Your goal: Go line by line through the entries below and count those containing the string "строение"; give only the count.

Extracted material:
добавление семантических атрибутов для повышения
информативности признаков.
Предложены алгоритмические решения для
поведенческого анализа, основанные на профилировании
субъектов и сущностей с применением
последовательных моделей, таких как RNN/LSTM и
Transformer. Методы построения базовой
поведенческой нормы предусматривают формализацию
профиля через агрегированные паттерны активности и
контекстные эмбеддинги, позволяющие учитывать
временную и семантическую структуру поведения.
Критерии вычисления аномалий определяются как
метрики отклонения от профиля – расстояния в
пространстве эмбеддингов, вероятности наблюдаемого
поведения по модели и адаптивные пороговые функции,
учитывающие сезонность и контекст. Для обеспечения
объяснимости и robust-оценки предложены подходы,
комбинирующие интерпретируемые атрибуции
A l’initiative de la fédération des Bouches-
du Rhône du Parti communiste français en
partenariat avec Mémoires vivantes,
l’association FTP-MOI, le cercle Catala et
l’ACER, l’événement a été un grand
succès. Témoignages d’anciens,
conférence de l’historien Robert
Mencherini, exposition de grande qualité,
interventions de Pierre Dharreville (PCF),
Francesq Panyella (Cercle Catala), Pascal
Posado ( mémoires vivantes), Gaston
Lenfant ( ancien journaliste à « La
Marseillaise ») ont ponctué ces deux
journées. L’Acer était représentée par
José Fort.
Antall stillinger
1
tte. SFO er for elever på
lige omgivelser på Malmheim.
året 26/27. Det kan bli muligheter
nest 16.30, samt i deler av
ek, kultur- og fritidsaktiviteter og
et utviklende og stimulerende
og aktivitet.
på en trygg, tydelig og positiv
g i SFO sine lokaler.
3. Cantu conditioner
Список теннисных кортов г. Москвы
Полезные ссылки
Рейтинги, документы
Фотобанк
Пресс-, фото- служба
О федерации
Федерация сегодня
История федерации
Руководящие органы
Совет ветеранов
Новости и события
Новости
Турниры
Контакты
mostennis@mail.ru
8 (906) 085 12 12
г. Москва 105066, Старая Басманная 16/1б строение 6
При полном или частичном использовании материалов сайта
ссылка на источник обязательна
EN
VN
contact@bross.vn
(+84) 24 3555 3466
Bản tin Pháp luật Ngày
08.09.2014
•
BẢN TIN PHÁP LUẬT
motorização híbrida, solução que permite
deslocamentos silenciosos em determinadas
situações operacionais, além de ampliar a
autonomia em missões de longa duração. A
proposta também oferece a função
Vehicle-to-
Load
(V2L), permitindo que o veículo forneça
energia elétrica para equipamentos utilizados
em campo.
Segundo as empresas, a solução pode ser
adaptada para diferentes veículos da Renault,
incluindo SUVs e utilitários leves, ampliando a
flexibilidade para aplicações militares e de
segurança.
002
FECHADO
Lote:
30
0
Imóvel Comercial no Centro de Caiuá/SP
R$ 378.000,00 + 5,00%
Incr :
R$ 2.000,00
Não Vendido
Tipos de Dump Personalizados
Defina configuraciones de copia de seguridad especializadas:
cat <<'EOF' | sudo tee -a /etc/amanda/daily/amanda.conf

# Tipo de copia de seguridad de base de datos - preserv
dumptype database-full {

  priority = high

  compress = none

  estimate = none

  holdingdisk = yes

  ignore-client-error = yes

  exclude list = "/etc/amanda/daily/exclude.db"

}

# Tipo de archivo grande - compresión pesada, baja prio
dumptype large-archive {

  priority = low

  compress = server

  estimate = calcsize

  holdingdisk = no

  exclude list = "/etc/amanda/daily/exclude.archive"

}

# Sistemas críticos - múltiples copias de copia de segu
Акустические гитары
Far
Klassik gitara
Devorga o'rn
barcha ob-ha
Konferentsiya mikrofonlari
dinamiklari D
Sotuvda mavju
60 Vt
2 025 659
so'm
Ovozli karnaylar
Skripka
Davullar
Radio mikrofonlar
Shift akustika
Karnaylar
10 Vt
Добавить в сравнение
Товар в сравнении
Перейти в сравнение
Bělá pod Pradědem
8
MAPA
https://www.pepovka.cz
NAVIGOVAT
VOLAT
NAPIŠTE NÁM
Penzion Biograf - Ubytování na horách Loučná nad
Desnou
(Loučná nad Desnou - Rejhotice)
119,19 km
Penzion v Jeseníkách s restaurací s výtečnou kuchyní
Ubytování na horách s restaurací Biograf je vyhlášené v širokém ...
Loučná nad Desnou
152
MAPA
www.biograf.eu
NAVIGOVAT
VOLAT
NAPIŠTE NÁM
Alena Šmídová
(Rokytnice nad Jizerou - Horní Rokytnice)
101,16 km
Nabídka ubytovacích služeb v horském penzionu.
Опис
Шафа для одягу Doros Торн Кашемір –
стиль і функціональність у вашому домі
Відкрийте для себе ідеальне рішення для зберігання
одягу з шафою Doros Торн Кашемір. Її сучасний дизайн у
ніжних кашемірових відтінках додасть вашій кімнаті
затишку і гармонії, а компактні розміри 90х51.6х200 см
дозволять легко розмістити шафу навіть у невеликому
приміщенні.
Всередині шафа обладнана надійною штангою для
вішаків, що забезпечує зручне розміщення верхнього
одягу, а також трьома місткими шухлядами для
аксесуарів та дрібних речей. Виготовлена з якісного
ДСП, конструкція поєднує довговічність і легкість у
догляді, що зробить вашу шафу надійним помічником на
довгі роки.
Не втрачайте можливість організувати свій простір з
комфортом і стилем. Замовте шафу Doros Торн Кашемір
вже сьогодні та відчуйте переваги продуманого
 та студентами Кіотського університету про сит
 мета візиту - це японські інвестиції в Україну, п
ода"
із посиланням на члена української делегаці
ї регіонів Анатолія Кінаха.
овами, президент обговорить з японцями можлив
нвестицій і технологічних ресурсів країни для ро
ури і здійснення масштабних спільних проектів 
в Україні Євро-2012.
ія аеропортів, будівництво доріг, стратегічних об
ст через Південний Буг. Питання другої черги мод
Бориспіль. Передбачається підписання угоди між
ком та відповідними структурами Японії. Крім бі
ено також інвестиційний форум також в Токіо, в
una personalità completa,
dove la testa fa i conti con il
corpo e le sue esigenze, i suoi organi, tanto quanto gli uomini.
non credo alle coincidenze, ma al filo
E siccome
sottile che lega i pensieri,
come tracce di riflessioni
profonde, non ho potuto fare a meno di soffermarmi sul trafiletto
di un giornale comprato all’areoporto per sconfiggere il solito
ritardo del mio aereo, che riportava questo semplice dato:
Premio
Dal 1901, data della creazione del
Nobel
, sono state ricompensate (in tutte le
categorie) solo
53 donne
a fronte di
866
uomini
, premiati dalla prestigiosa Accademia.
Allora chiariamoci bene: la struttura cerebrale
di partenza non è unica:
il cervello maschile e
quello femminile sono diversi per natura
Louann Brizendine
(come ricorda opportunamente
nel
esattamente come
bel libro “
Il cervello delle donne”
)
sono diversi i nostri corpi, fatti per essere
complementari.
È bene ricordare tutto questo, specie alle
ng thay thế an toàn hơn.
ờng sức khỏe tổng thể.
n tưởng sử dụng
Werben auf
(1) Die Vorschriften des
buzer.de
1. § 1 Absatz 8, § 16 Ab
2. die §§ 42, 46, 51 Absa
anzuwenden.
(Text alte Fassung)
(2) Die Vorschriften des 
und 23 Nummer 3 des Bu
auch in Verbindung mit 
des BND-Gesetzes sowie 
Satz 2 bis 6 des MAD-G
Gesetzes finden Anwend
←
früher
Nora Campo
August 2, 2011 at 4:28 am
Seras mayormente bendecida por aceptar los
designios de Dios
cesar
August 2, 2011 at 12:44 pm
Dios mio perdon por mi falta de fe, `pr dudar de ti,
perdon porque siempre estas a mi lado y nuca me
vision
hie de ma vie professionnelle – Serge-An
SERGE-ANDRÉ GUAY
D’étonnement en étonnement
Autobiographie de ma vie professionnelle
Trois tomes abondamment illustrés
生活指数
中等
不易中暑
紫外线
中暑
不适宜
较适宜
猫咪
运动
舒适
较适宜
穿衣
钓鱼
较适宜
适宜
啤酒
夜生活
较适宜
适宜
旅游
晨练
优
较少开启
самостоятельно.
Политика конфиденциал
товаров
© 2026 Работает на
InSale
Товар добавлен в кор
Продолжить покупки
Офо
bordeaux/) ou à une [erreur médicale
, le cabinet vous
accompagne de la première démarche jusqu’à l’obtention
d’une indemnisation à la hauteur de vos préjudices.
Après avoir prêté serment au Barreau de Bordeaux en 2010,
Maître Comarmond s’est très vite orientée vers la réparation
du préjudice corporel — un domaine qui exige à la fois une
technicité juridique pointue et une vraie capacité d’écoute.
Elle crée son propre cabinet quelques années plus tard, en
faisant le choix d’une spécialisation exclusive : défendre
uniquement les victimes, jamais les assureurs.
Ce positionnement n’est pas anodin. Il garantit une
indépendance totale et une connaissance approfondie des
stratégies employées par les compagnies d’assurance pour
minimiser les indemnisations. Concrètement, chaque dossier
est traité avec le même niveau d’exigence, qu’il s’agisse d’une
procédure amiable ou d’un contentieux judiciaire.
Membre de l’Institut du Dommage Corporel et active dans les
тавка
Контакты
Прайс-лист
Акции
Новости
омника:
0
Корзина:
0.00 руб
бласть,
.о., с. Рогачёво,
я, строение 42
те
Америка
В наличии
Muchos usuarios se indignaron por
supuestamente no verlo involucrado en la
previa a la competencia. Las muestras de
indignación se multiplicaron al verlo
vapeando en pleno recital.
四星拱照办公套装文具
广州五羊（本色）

Output of the exercise: 2